_WHAT THE TASK ASKS_
Using the entries that follow, please report how many lines contain the word "contó", with no other words.
☆ ☆ ☆ ☆
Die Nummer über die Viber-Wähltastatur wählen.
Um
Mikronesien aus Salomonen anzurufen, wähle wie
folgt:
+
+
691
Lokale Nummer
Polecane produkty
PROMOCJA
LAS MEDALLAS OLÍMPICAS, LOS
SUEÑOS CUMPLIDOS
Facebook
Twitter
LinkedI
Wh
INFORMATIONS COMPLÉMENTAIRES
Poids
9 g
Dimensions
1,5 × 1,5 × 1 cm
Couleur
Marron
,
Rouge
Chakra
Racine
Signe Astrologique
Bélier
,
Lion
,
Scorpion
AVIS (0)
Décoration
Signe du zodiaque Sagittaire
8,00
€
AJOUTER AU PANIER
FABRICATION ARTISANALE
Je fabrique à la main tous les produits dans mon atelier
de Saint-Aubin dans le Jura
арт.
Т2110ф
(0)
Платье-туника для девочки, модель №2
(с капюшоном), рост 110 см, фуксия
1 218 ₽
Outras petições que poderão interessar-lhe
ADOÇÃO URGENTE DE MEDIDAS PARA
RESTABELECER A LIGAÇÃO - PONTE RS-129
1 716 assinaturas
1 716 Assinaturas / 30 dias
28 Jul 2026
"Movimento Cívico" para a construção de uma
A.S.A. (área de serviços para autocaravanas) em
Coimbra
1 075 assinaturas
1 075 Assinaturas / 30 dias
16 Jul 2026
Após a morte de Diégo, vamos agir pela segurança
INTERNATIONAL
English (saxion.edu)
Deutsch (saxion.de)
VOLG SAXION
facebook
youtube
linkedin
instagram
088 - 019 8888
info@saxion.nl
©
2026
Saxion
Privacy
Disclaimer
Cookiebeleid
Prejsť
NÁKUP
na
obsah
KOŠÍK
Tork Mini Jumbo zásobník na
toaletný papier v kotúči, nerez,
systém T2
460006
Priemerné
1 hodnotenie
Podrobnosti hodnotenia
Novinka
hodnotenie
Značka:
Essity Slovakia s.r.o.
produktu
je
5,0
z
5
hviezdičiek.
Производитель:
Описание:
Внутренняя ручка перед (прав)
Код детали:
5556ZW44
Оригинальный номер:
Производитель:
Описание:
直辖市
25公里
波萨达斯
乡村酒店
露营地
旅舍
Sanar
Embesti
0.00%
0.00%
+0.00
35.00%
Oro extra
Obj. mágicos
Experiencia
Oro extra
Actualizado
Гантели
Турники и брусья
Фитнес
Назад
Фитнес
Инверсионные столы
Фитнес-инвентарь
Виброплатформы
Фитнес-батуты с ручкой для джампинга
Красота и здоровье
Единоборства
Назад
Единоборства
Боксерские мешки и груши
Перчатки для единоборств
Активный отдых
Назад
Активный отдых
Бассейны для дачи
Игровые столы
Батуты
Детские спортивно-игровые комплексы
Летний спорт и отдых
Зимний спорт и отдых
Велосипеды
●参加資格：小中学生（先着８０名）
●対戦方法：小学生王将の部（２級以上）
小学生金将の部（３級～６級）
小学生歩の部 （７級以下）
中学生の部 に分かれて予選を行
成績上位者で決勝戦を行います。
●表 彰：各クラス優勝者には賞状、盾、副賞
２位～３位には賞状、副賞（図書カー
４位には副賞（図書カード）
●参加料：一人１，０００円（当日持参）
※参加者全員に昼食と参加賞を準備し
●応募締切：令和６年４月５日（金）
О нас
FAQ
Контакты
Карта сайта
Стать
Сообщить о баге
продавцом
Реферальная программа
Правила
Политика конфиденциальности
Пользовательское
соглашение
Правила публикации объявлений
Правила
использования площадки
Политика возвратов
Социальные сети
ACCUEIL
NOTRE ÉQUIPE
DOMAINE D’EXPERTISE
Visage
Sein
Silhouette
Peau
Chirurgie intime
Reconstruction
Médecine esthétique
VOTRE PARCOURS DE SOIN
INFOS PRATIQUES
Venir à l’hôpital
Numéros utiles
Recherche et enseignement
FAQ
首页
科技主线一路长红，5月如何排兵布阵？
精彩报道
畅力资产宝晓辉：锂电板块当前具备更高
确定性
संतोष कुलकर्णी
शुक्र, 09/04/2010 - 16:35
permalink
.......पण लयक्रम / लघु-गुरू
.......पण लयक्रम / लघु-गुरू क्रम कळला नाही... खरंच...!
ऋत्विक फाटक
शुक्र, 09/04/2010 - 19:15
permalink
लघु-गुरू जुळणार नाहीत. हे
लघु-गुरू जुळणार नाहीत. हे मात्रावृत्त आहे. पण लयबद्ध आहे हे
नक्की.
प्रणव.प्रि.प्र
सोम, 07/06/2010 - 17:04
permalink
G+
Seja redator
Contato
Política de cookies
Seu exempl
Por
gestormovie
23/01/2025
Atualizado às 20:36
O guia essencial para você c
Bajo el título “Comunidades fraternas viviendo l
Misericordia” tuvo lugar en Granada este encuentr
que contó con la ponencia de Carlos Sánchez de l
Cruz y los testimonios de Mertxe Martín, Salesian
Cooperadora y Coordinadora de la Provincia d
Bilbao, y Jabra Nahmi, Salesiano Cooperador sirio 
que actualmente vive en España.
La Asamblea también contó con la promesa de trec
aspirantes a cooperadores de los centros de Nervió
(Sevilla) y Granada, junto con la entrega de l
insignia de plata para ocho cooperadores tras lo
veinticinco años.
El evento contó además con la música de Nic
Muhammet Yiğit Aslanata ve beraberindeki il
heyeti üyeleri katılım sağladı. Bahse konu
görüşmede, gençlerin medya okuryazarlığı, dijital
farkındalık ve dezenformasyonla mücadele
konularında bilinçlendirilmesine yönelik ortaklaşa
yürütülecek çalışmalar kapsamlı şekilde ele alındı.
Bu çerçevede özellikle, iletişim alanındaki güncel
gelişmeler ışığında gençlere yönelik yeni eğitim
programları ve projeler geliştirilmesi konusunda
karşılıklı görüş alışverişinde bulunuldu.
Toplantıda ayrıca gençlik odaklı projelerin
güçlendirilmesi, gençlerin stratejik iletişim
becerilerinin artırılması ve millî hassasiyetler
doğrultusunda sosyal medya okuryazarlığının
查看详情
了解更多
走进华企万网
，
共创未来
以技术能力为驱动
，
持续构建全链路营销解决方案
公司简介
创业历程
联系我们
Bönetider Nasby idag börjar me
☆ ☆ ☆ ☆
_FINAL ANSWER_
3